This 1998 photo shows young polio patients in Sierra Leone
A purported image of children with limb deformities has been shared hundreds of times in multiple Facebook posts published in 2020 alongside a claim it shows the aftermath of vaccine trials on Africans. The claim is false; the photo, taken in 1998 in the West African country Sierra Leone, actually shows unvaccinated children who contracted polio.
The image was posted by a New Zealand-based Facebook user here on June 30, 2020. The post has been shared more than 200 times.
The text superimposed above the image reads: “This was the results of the Vaccine trials on Africans. And no one has even answered for this. Keep your vaccines”.
The Facebook post's caption states: “Fuck bill gates and your vaccines."
AFP reported here that false claims targeting Gates, an advocate for vaccines, have gained traction since the beginning of the novel coronavirus pandemic.
The image has also been shared on Facebook here, here, here, here and here alongside a similar claim.
The claim, however, is false.
A reverse image search on Google found an image showing similarly-dressed children in this photo collection titled “WAR ON POLIO”.
The collection was published by French photographer Jean-Marc Giboux, who said he took the photo in the misleading posts in Freetown, the capital of Sierra Leone in 1998.
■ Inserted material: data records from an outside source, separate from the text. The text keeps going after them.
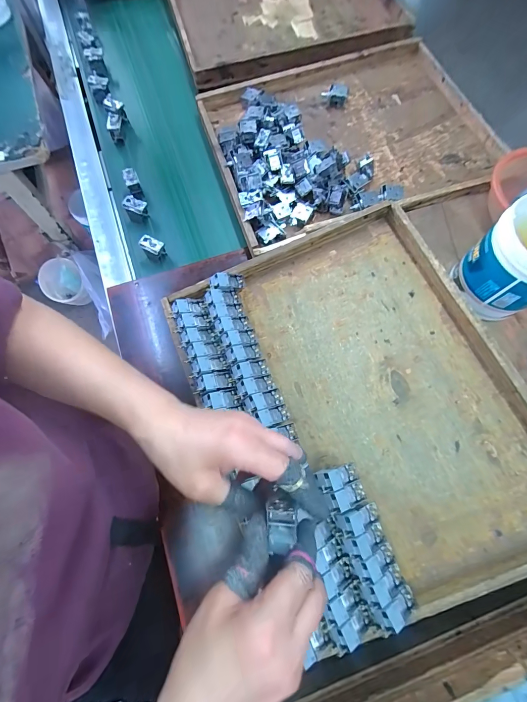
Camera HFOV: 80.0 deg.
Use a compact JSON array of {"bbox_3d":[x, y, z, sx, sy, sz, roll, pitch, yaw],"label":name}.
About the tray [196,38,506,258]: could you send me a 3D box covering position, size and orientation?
[{"bbox_3d":[0.156,-0.405,0.599,0.488,0.050,0.403,-17,72,-4],"label":"tray"}]

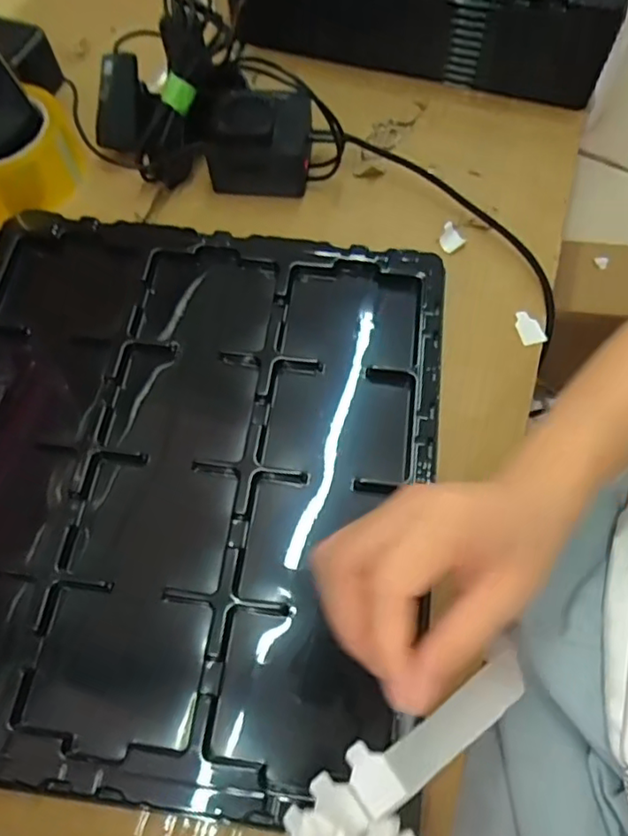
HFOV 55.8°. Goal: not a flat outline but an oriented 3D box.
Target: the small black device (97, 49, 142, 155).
[{"bbox_3d":[-0.165,-0.268,0.501,0.034,0.015,0.078,5,97,5],"label":"small black device"}]

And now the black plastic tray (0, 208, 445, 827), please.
[{"bbox_3d":[-0.099,0.026,0.385,0.339,0.013,0.374,6,65,4],"label":"black plastic tray"}]

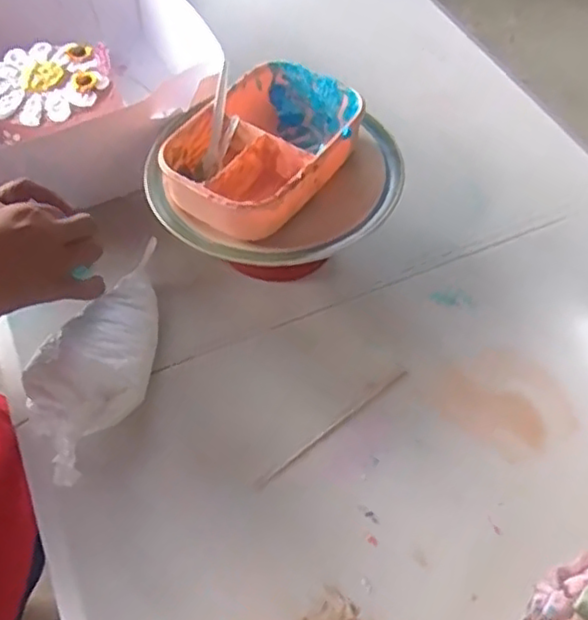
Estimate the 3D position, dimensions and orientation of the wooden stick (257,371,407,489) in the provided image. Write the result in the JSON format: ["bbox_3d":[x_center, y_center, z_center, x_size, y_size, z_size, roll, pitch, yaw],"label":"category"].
[{"bbox_3d":[0.039,0.109,0.624,0.181,0.005,0.007,-34,62,-21],"label":"wooden stick"}]

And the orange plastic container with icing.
[{"bbox_3d":[-0.028,-0.165,0.688,0.142,0.063,0.209,31,61,19],"label":"orange plastic container with icing"}]

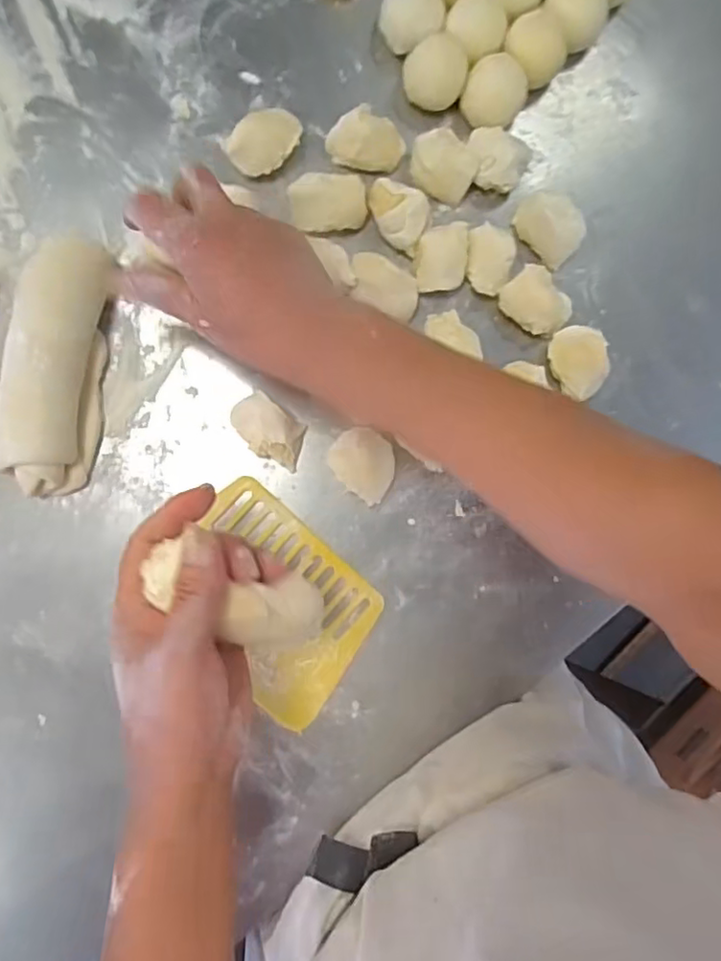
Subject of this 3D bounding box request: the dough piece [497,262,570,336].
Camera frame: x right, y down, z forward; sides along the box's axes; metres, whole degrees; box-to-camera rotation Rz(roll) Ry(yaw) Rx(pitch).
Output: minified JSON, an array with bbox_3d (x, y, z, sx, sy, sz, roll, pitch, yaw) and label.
[{"bbox_3d":[0.133,-0.133,0.465,0.051,0.032,0.039,41,87,-4],"label":"dough piece"}]

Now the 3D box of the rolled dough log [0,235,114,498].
[{"bbox_3d":[-0.207,-0.077,0.426,0.056,0.044,0.168,11,89,-5],"label":"rolled dough log"}]

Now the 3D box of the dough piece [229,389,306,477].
[{"bbox_3d":[-0.065,-0.035,0.448,0.057,0.026,0.036,36,87,-4],"label":"dough piece"}]

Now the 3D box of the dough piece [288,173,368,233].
[{"bbox_3d":[-0.023,-0.200,0.450,0.054,0.021,0.034,-7,91,-5],"label":"dough piece"}]

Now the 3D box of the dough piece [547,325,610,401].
[{"bbox_3d":[0.163,-0.088,0.467,0.033,0.035,0.052,-19,92,-5],"label":"dough piece"}]

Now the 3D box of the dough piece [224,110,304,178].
[{"bbox_3d":[-0.068,-0.243,0.452,0.038,0.024,0.053,42,87,-4],"label":"dough piece"}]

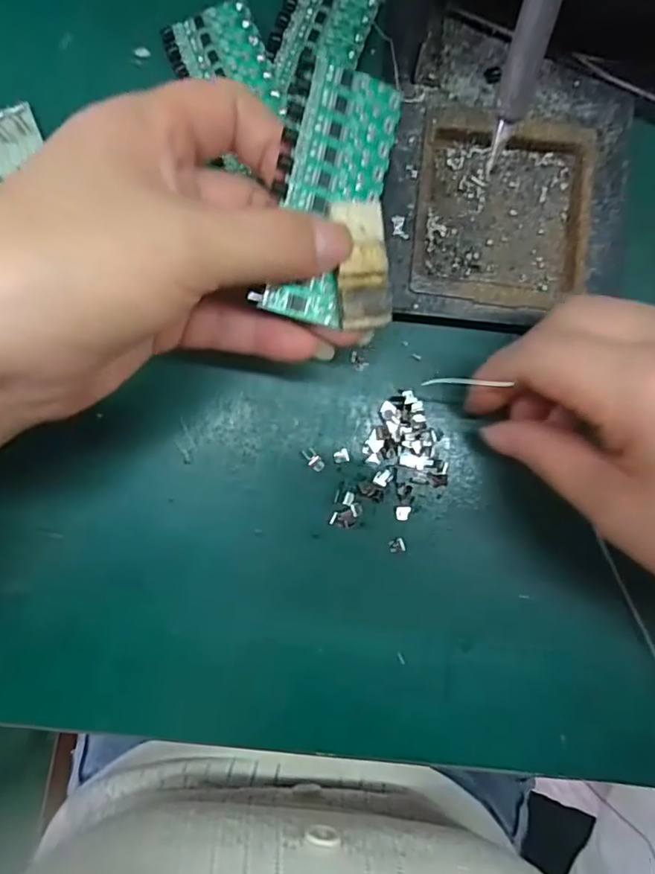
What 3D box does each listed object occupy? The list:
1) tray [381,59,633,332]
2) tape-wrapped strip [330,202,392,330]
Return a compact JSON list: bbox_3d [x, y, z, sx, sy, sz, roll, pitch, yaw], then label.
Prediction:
[{"bbox_3d":[0.071,-0.096,0.228,0.093,0.011,0.107,6,88,-2],"label":"tray"},{"bbox_3d":[0.011,-0.056,0.184,0.017,0.007,0.040,-3,94,-2],"label":"tape-wrapped strip"}]

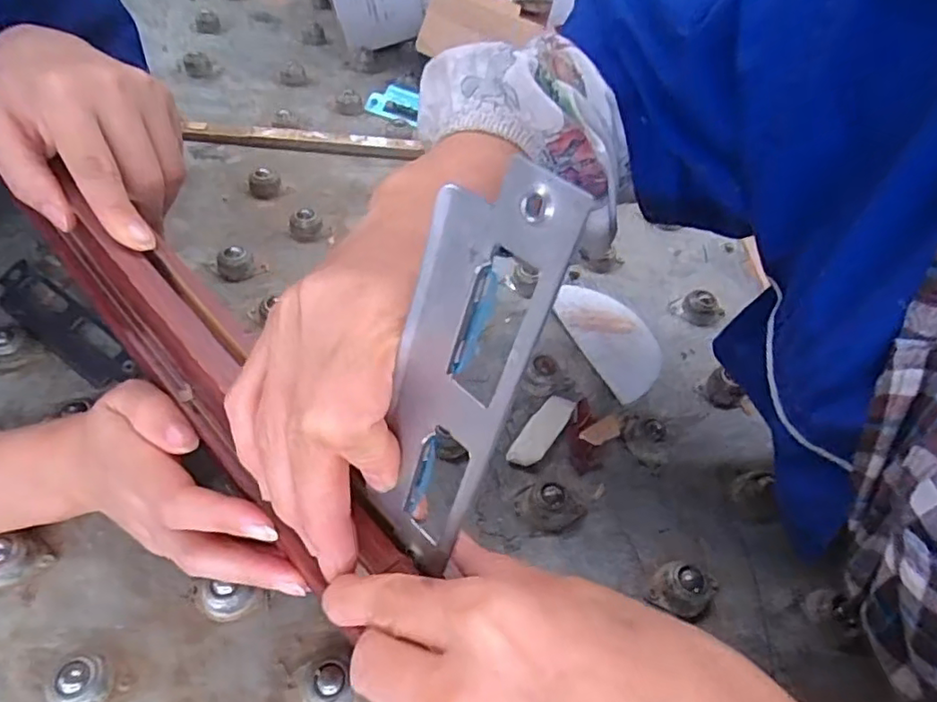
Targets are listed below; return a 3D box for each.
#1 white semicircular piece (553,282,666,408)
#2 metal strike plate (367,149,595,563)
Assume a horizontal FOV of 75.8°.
[{"bbox_3d":[0.109,-0.012,0.457,0.059,0.006,0.106,-18,55,-19],"label":"white semicircular piece"},{"bbox_3d":[-0.005,0.012,0.168,0.038,0.132,0.006,34,37,20],"label":"metal strike plate"}]

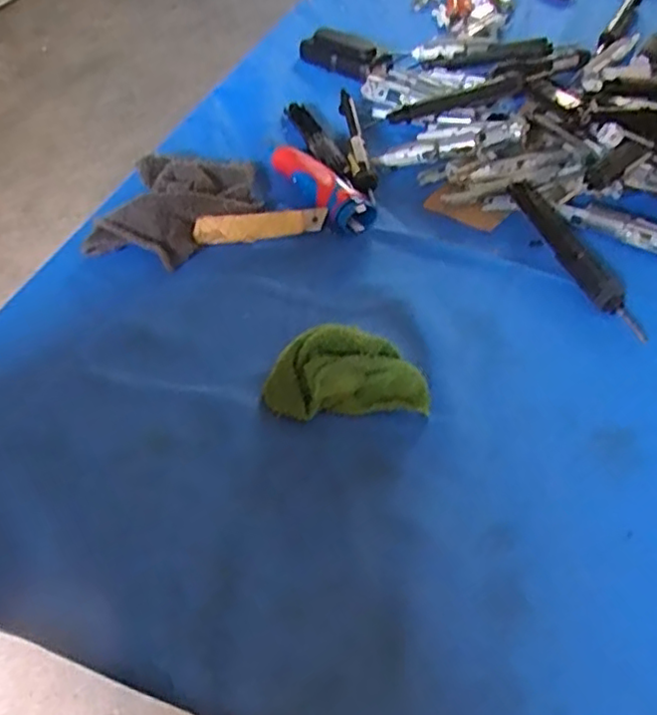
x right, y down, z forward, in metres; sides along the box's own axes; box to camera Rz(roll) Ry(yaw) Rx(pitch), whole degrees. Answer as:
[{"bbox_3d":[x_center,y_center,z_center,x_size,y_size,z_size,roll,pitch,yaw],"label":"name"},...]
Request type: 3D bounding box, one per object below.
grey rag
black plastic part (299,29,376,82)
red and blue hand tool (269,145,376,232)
[{"bbox_3d":[-0.124,-0.136,0.560,0.127,0.032,0.136,9,51,13],"label":"grey rag"},{"bbox_3d":[0.008,-0.336,0.721,0.104,0.022,0.039,34,61,29],"label":"black plastic part"},{"bbox_3d":[-0.007,-0.150,0.569,0.039,0.031,0.122,-27,53,-17],"label":"red and blue hand tool"}]

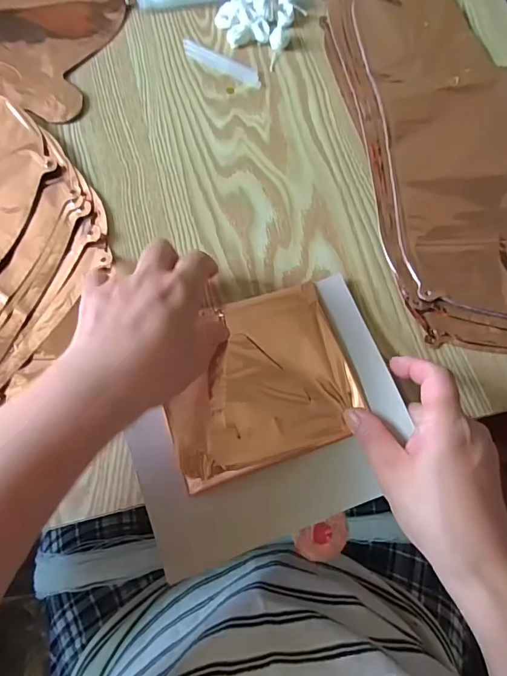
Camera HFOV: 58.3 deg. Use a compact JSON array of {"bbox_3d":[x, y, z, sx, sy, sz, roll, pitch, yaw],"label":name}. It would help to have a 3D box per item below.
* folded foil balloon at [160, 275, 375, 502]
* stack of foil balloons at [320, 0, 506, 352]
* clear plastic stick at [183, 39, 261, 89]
[{"bbox_3d":[0.003,0.029,0.327,0.135,0.017,0.120,-18,72,-9],"label":"folded foil balloon"},{"bbox_3d":[0.197,-0.189,0.415,0.216,0.015,0.450,-12,71,-7],"label":"stack of foil balloons"},{"bbox_3d":[-0.030,-0.263,0.432,0.088,0.004,0.019,30,72,8],"label":"clear plastic stick"}]

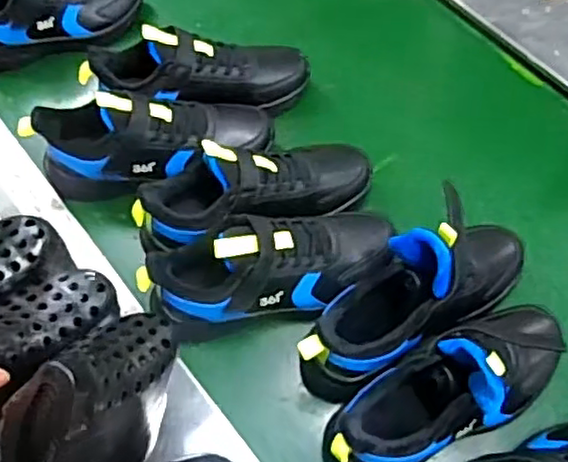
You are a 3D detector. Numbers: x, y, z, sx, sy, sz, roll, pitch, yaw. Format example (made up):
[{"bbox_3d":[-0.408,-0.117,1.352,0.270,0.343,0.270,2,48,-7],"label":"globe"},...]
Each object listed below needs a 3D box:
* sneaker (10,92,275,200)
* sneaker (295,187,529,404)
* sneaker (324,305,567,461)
[{"bbox_3d":[-0.148,-0.103,0.746,0.265,0.105,0.085,-8,63,-4],"label":"sneaker"},{"bbox_3d":[0.132,0.052,0.644,0.268,0.155,0.102,-28,66,-13],"label":"sneaker"},{"bbox_3d":[0.163,0.143,0.601,0.253,0.148,0.090,-31,67,-14],"label":"sneaker"}]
“I was documenting the polio vaccinations for WHO and these kids [featured in the photo] are polio victims, showing the effects of no vaccination against polio,” Giboux told AFP in a July 7 email. “Since there was no place to get reconstructive surgery in Sierra Leone because of the civil war, they grew up with the consequence of polio, without any vaccination.”
The World Health Organization (WHO) also said in a July 7 email that Giboux was on contract for the global health agency when he took the photo. Some of Giboux’s work covering polio for the WHO is available online here.
Poliomyelitis, commonly known as polio, is an infectious viral disease that can attack the nervous system and cause paralysis. The disease “largely affects children under 5 years of age,” according to the WHO.
Vaccines have been critical in stopping polio in many parts of the world, but children are still vulnerable to the disease in Sierra Leone.